On the back of the better than expected tax collections and the government’s fiscal consolidation measures, Moody’s upwardly revised South Africa’s soveriegn credit rating outlook from negative to neutral. Moody’s also affirmed South Africa’s Ba2 credit rating. The global rating agency said in its report released late on Friday that high commodity prices have boosted the profitability of companies in the mining sector, which contributed to a 58% increase in corporate income tax in the 2021 fiscal year, or 2% of GDP higher than planned in the initial budget. Moody’s added, “ät the same time, for the first time in many years, the government limited the growth of its wage bill to 1.6%, well below inflation. These were the two key factors behind the reduction in the government's primary deficit to 1.3% of GDP in FY2021 from 5.7% in FY2020 and narrower than Moody's previous forecast of 3.4%.”

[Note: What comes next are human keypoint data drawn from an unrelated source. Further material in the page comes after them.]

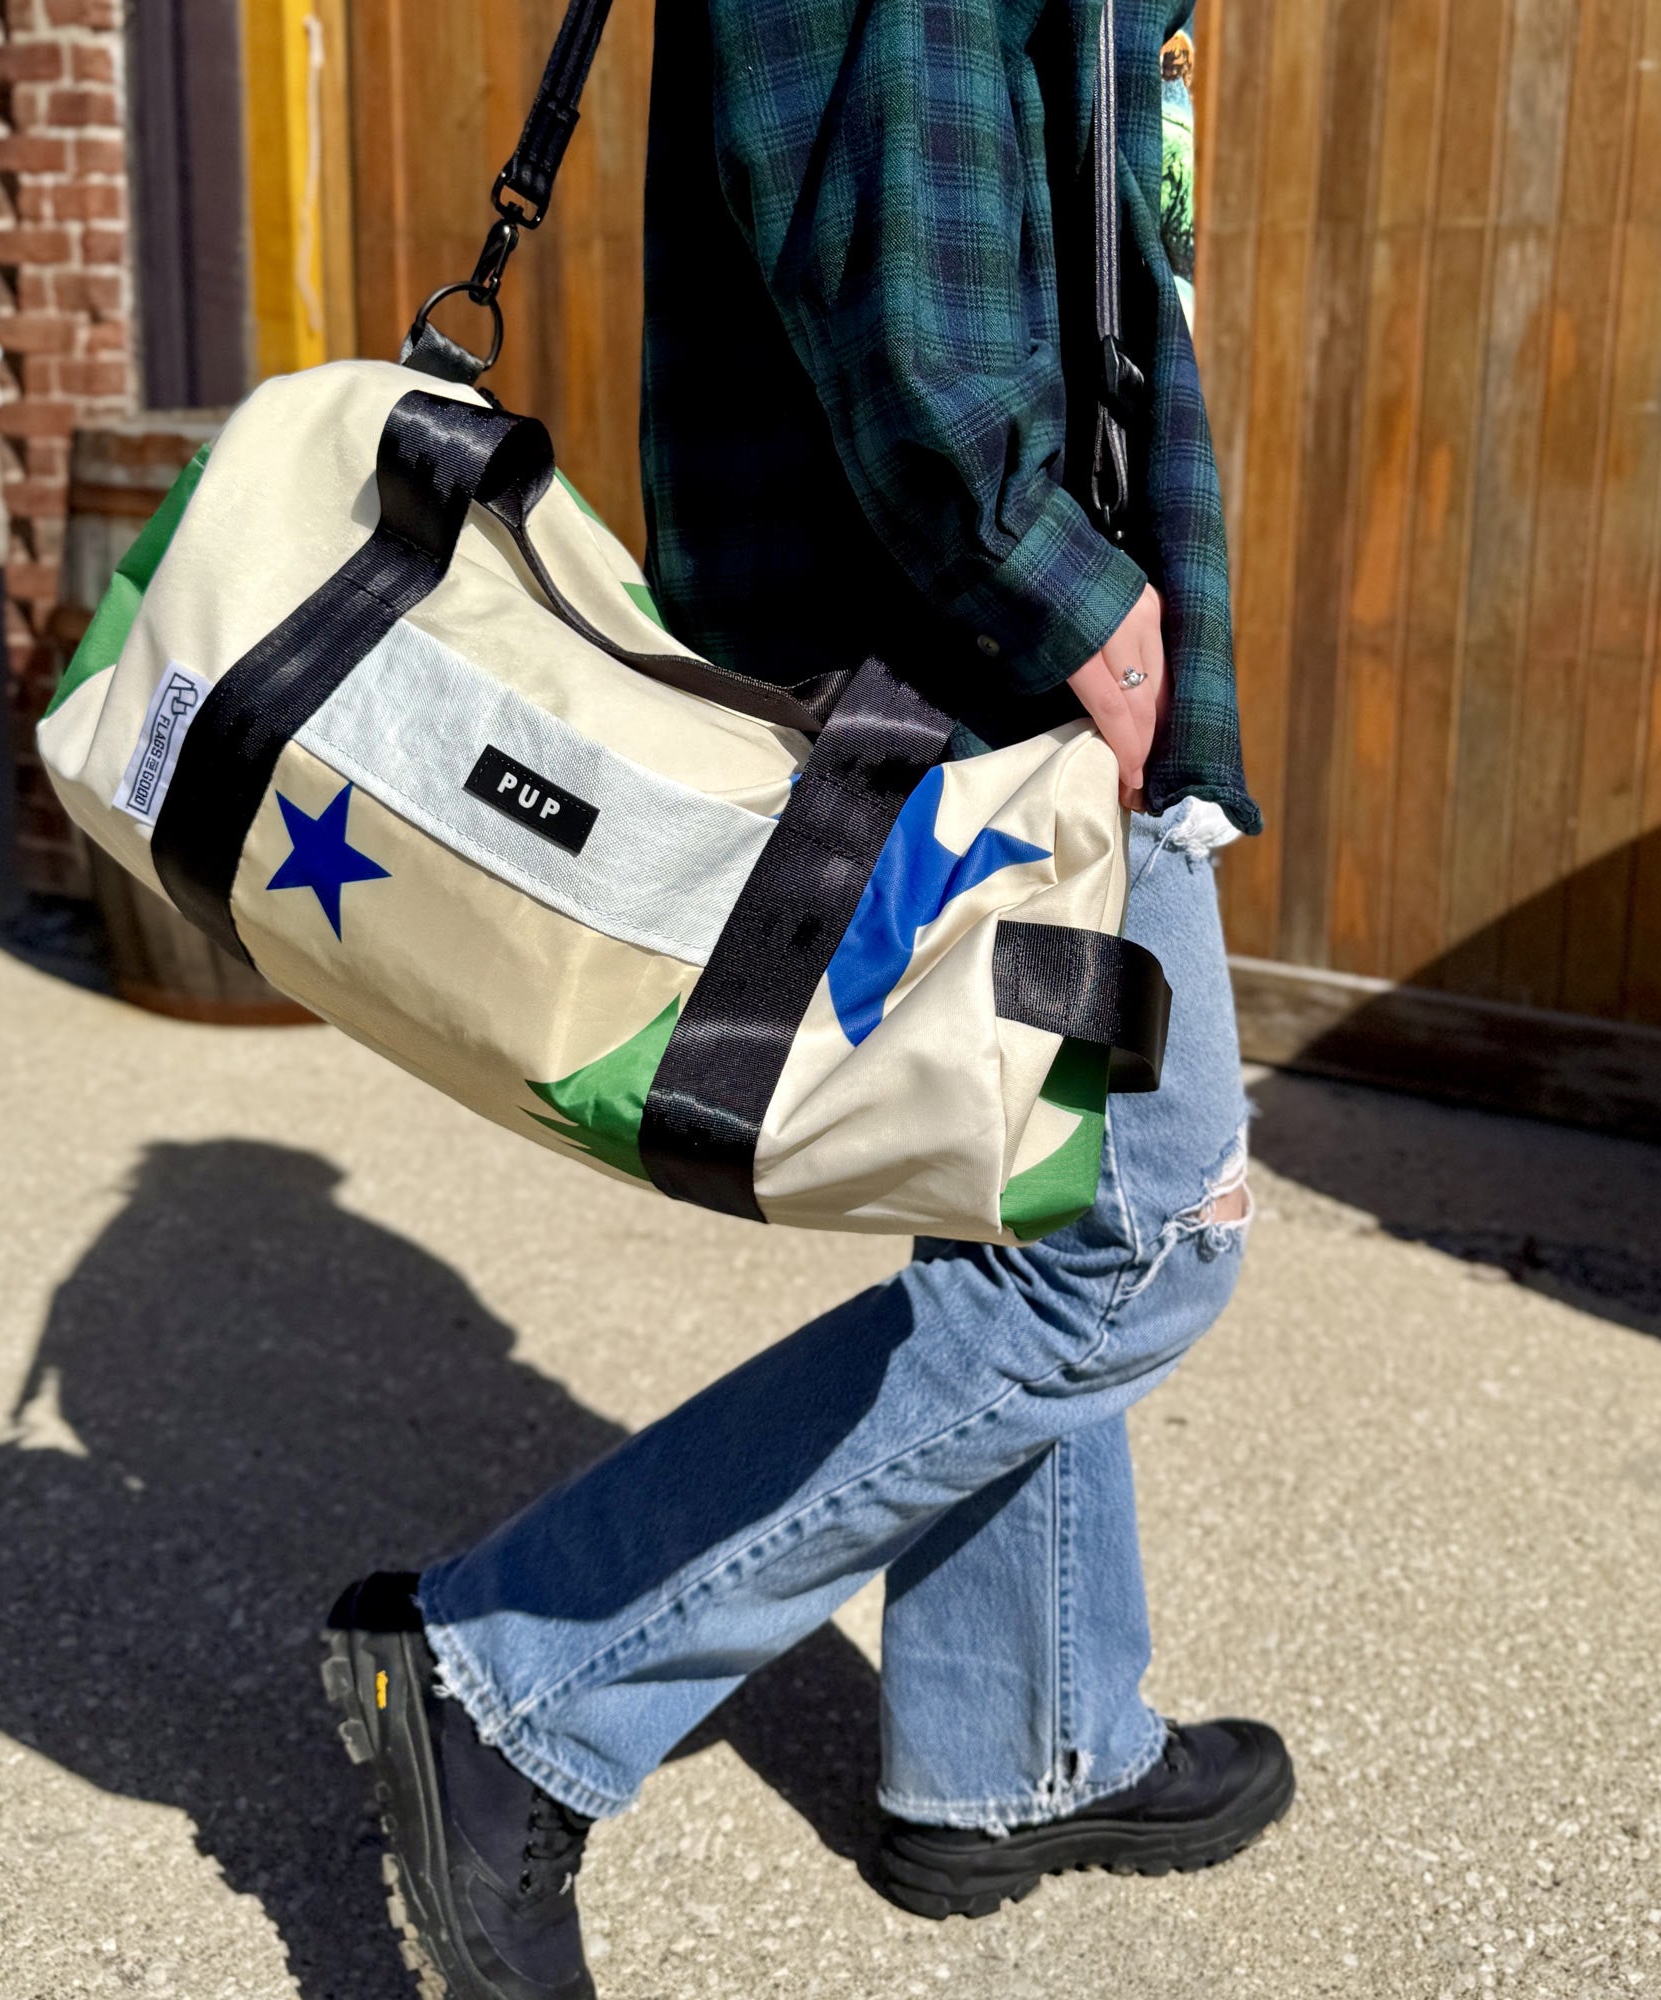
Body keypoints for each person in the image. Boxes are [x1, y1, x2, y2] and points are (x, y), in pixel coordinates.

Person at [322, 2, 1292, 1993]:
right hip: (992, 689)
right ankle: (508, 1678)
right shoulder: (1030, 625)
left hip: (1014, 654)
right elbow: (892, 237)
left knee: (1035, 1181)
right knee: (1135, 1231)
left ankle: (1014, 1744)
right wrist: (1070, 593)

Moody’s said that it expects the government to continue to pursue its fiscal consolidation strategy. Meanwhile, tax compliance is likely to improve gradually as the South African Revenue Agency (SARS) rebuilds some of its intuitional capacity after a period of deterioration in terms of human capital and public standing, according to the agency. Moody’s noted that this would provide a degree of fiscal flexibility to manage risks associated with rising social demands amid inflationary pressures and a very high and rising unemployment rate. Moody’s said that an upgrade would likely follow if South Africa demonstrated significant progress towards alleviating structural constraints on growth, strengthening the prospects of a decline in government debt. Firm signs that the rehabilitation of the energy sector is underway would also be a key marker, pointing to higher growth and lower contingent liability risks from the SOEs sector.
While we expect commodity prices to continue to underpin the revenue side of the fiscal equation, as is the case for many African countries, fiscal risks remain elevated due to years of fiscal mismanagement and wasteful spending.

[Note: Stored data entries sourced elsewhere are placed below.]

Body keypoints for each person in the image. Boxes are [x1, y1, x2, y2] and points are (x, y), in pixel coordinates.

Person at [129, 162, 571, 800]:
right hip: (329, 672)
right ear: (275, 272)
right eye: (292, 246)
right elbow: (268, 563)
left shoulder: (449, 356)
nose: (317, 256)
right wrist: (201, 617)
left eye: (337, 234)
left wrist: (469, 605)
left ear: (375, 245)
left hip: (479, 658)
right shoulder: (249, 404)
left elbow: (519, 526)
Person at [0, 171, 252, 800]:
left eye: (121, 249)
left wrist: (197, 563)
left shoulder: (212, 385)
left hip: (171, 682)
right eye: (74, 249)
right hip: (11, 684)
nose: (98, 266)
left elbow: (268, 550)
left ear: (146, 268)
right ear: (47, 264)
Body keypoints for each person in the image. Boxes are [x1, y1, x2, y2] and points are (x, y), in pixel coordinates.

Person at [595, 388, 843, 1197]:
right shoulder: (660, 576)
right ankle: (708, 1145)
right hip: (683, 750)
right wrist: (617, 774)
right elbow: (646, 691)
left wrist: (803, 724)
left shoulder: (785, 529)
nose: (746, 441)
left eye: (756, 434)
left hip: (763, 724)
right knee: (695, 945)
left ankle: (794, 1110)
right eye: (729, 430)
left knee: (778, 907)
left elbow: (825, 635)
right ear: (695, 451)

Macroeconomic: African Development Bank extends economic support to Morocco as headwinds persist
As external headwinds continue to blow, downside risks to Morocco’s economic outlook have intensified. Against this backdrop, the African Development Bank has pledged to extend a $1bn loan to Morocco to help underpin the country’s economic recovery. According to a statement from the bank, the funds will be directed to the development of projects in key areas of the economy, including water, agriculture, social inclusion, human development and infrastructure.

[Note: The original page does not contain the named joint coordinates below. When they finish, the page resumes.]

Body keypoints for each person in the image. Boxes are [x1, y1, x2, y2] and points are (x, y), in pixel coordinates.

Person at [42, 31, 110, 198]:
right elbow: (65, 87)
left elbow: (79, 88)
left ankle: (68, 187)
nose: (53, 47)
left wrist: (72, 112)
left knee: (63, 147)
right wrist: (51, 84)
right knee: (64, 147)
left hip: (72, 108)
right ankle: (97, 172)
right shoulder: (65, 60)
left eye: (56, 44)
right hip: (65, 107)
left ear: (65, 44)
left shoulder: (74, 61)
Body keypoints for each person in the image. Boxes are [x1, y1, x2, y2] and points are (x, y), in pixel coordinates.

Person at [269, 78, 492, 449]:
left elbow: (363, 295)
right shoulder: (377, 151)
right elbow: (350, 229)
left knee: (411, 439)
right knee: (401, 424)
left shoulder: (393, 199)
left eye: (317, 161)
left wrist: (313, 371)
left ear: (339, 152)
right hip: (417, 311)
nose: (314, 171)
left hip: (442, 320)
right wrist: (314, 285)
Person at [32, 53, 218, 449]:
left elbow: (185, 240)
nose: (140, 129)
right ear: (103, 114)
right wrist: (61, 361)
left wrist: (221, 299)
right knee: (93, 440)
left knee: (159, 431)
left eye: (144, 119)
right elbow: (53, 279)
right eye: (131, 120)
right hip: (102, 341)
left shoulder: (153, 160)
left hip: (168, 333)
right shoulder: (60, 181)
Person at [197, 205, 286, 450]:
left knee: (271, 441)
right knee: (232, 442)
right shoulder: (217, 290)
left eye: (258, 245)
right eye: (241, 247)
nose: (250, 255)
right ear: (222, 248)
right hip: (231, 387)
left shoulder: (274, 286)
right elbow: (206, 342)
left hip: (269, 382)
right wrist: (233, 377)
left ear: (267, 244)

The funding from the African Development Bank will help shelter the country from the negative impact of droughts and support agriculture programmes to improve food security. The war in Ukraine has impacted food security in Morocco, with the country dependent on Russia and Ukraine for a sizeable portion of its agriculture imports. The Ukraine crisis has affected the supply and prices of fertilisers, a key component of the agribusiness sector.
Although external pressures have compounded pressure on Morocco’s economy, the country has received overwhelming financial support from the international community. Recall that the EBRD launched a €163mn Green Economic Financing Facility last week in the country. Moreover, the World Bank also loaned Morocco $180mn two weeks ago to assist its agriculture sector, which is currently facing its worst drought in decades. Note that Morocco’s agriculture accounts for roughly 14% of the economy and employs almost 40% of the country’s workforce.